## Work instructions
Strip the pictures, then copy the remaining data exactly as it stands.

** Opening Material to process block **

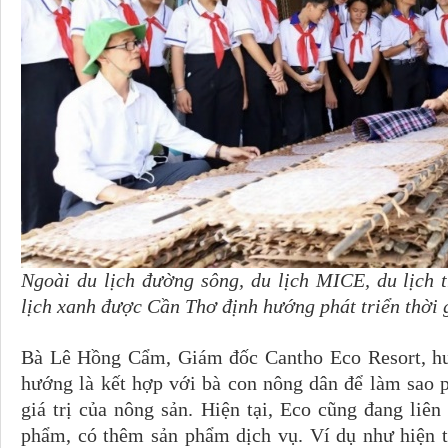
Ngoài du lịch đường sông, du lịch MICE, du lịch 
lịch xanh được Cần Thơ định hướng phát triển thời g
Bà Lê Hồng Cẩm, Giám đốc Cantho Eco Resort, hu
hướng là kết hợp với bà con nông dân để làm sao p
giá trị của nông sản. Hiện tại, Eco cũng đang liê
phẩm, có thêm sản phẩm dịch vụ. Ví dụ như hiện t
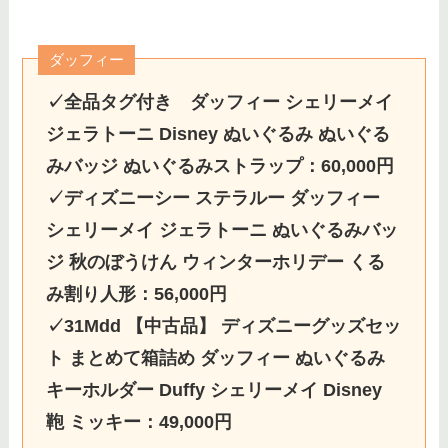
ダッフィー
✓全品タグ付き ダッフィー シェリーメイ
ジェラトーニ Disney ぬいぐるみ ぬいぐる
みバッジ ぬいぐるみストラップ：60,000円
✓ディズニーシー ステラルー ダッフィー
シェリーメイ ジェラトーニ ぬいぐるみバッ
ジ 秋のぼうけん ウィンターホリデー くる
み割り人形：56,000円
✓31Mdd 【中古品】 ディズニーグッズセッ
ト まとめて箱詰め ダッフィー ぬいぐるみ
キーホルダー Duffy シェリーメイ Disney
鞄 ミッキー：49,000円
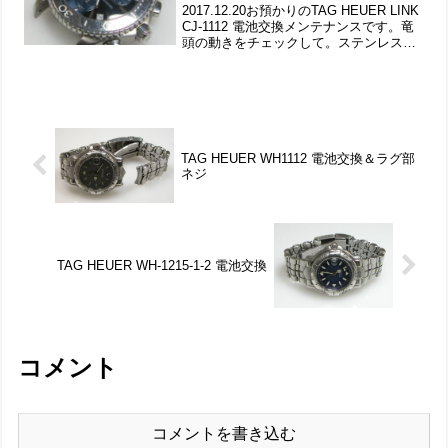
2017.12.20お預かりのTAG HEUER LINK
CJ-1112 電池交換メンテナンスです。竜
頭の動きをチェックして。ステンレス無
垢バンドに三つ折れダブルロック。弓環
やバネ棒の汚れもチェックします。ラグ
部の汚れもチェックして。裏蓋...
TAG HEUER WH1112 電池交換＆ラグ部
ネジ
TAG HEUER WH-1215-1-2 電池交換
コメント
コメントを書き込む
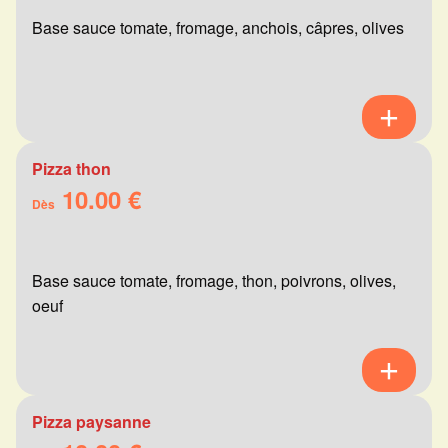
Base sauce tomate, fromage, anchois, câpres, olives
Pizza thon
10.00 €
Dès
Base sauce tomate, fromage, thon, poivrons, olives,
oeuf
Pizza paysanne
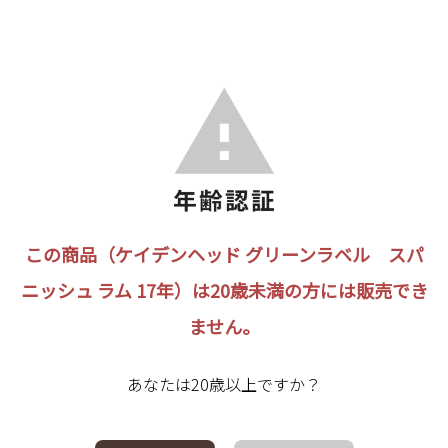
この商品（ケイデンヘッド グリーンラベル スパ
ニッシュ ラム 17年）は20歳未満の方には販売でき
ません。
あなたは20歳以上ですか？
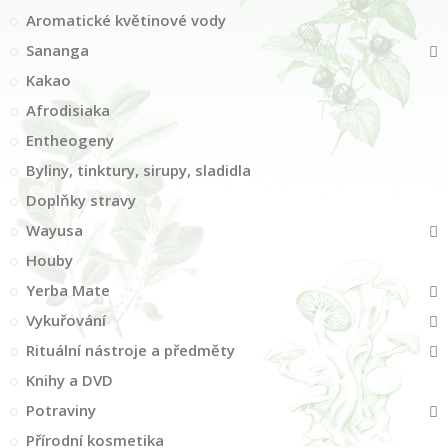
Aromatické květinové vody
Sananga
Kakao
Afrodisiaka
Entheogeny
Byliny, tinktury, sirupy, sladidla
Doplňky stravy
Wayusa
Houby
Yerba Mate
Vykuřování
Rituální nástroje a předměty
Knihy a DVD
Potraviny
Přírodní kosmetika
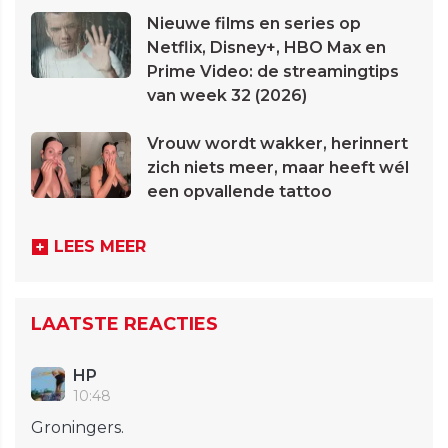
Nieuwe films en series op
Netflix, Disney+, HBO Max en
Prime Video: de streamingtips
van week 32 (2026)
Vrouw wordt wakker, herinnert
zich niets meer, maar heeft wél
een opvallende tattoo
LEES MEER
LAATSTE REACTIES
HP
10:48
Groningers.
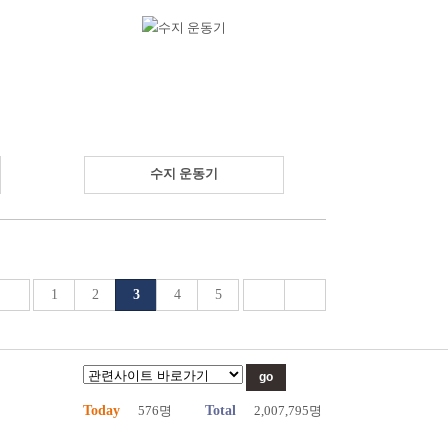
수지 운동기
1
2
3
4
5
Today
576명
Total
2,007,795명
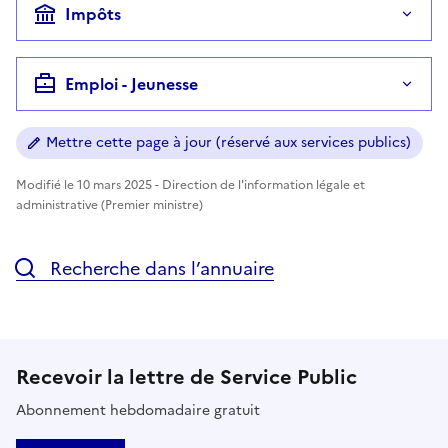
Impôts
Emploi - Jeunesse
Mettre cette page à jour (réservé aux services publics)
Modifié le 10 mars 2025 - Direction de l'information légale et
administrative (Premier ministre)
Recherche dans l’annuaire
Recevoir la lettre de Service Public
Abonnement hebdomadaire gratuit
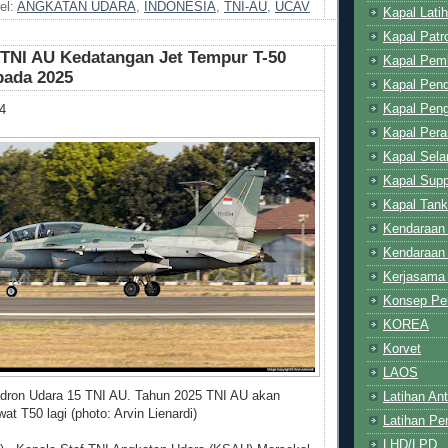
el:
ANGKATAN UDARA
,
INDONESIA
,
TNI-AU
,
UCAV
Kapal Latih
Kapal Patro
TNI AU Kedatangan Jet Tempur T-50
Kapal Pem
pada 2025
Kapal Pend
Kapal Pen
4
Kapal Pera
Kapal Sel
Kapal Supp
Kapal Tank
Kendaraan
Kendaraan
Kerjasama 
Konsep Pe
KOREA
Korvet
LAOS
dron Udara 15 TNI AU. Tahun 2025 TNI AU akan
Latihan Ant
t T50 lagi (photo: Arvin Lienardi)
Latihan Pe
LHD/LPD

** Closing Material to process block **

## Output of the exercise
Ngoài du lịch đường sông, du lịch MICE, du lịch 
lịch xanh được Cần Thơ định hướng phát triển thời g
Bà Lê Hồng Cẩm, Giám đốc Cantho Eco Resort, hu
hướng là kết hợp với bà con nông dân để làm sao p
giá trị của nông sản. Hiện tại, Eco cũng đang liê
phẩm, có thêm sản phẩm dịch vụ. Ví dụ như hiện t
ダッフィー
✓全品タグ付き ダッフィー シェリーメイ
ジェラトーニ Disney ぬいぐるみ ぬいぐる
みバッジ ぬいぐるみストラップ：60,000円
✓ディズニーシー ステラルー ダッフィー
シェリーメイ ジェラトーニ ぬいぐるみバッ
ジ 秋のぼうけん ウィンターホリデー くる
み割り人形：56,000円
✓31Mdd 【中古品】 ディズニーグッズセッ
ト まとめて箱詰め ダッフィー ぬいぐるみ
キーホルダー Duffy シェリーメイ Disney
鞄 ミッキー：49,000円
2017.12.20お預かりのTAG HEUER LINK
CJ-1112 電池交換メンテナンスです。竜
頭の動きをチェックして。ステンレス無
垢バンドに三つ折れダブルロック。弓環
やバネ棒の汚れもチェックします。ラグ
部の汚れもチェックして。裏蓋...
TAG HEUER WH1112 電池交換＆ラグ部
ネジ
TAG HEUER WH-1215-1-2 電池交換
コメント
コメントを書き込む
Base sauce tomate, fromage, anchois, câpres, olives
Pizza thon
10.00 €
Dès
Base sauce tomate, fromage, thon, poivrons, olives,
oeuf
Pizza paysanne
この商品（ケイデンヘッド グリーンラベル スパ
ニッシュ ラム 17年）は20歳未満の方には販売でき
ません。
あなたは20歳以上ですか？
Aromatické květinové vody
Sananga
Kakao
Afrodisiaka
Entheogeny
Byliny, tinktury, sirupy, sladidla
Doplňky stravy
Wayusa
Houby
Yerba Mate
Vykuřování
Rituální nástroje a předměty
Knihy a DVD
Potraviny
Přírodní kosmetika
Nieuwe films en series op
Netflix, Disney+, HBO Max en
Prime Video: de streamingtips
van week 32 (2026)
Vrouw wordt wakker, herinnert
zich niets meer, maar heeft wél
een opvallende tattoo
LEES MEER
LAATSTE REACTIES
HP
10:48
Groningers.
수지 운동기
1
2
3
4
5
Today
576명
Total
2,007,795명
Impôts
Emploi - Jeunesse
Mettre cette page à jour (réservé aux services publics)
Modifié le 10 mars 2025 - Direction de l'information légale et
administrative (Premier ministre)
Recherche dans l’annuaire
Recevoir la lettre de Service Public
Abonnement hebdomadaire gratuit
el:
ANGKATAN UDARA
,
INDONESIA
,
TNI-AU
,
UCAV
Kapal Latih
Kapal Patro
TNI AU Kedatangan Jet Tempur T-50
Kapal Pem
pada 2025
Kapal Pend
Kapal Pen
4
Kapal Pera
Kapal Sel
Kapal Supp
Kapal Tank
Kendaraan
Kendaraan
Kerjasama 
Konsep Pe
KOREA
Korvet
LAOS
dron Udara 15 TNI AU. Tahun 2025 TNI AU akan
Latihan Ant
t T50 lagi (photo: Arvin Lienardi)
Latihan Pe
LHD/LPD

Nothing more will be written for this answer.